I feel that I know what she is trying to do. I know she is trying to make me ‘likeable’. One day she will say I’m too blunt, straight forward. Others say I’m tactful but I’m not a liar (usually) and so people can depend on me to give unbiased opinions on whatever their problems are. And, after taking my advice, they thank me. One day they’ll say I have a light that radiates from me. People feel happier around me because I am luminous. At eight, this wasn’t me. I was selfish, embarrassed, angry, reserved, I liked books over people. Hell, I liked bacon over people. But it wasn’t until that day, sitting there listening to her explain how books will never make me happy, that I realize books can make me happy.
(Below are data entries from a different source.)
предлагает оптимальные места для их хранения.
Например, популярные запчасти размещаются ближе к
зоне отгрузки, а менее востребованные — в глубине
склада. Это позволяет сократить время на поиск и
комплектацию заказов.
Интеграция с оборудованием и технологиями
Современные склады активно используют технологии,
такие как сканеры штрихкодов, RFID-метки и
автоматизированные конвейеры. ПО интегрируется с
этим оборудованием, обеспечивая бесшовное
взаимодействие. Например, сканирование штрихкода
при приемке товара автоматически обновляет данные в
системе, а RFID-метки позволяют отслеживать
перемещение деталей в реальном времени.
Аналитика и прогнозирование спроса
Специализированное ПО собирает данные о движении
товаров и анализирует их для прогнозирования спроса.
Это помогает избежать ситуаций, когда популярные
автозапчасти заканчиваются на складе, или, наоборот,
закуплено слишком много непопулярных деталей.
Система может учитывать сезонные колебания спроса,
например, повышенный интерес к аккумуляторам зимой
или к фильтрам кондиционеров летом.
Books can make me positive, optimistic, and light. They can teach me about the human connection, about god’s creatures, about the true meaning of life. They can show me a full way to live. And I don’t want to kill myself anymore. Don’t get me wrong, I’ve tasted the touch of the blades and – while feeling the rush of power when hiding them at the dining table – I want to keep that power. But I also want to keep my life. I want to try. So I vow, as she drones on about the downfall of antisocial behaviors, I won’t try to kill myself until I’m at least 18 and if life hasn’t gotten better by them – I’m gone.
So, I have to do anything and everything I can to live a better life. No more tantrums, no more fights, no more angry words flowing through my brain. And hopefully, instead of dead I’ll one day be luminous.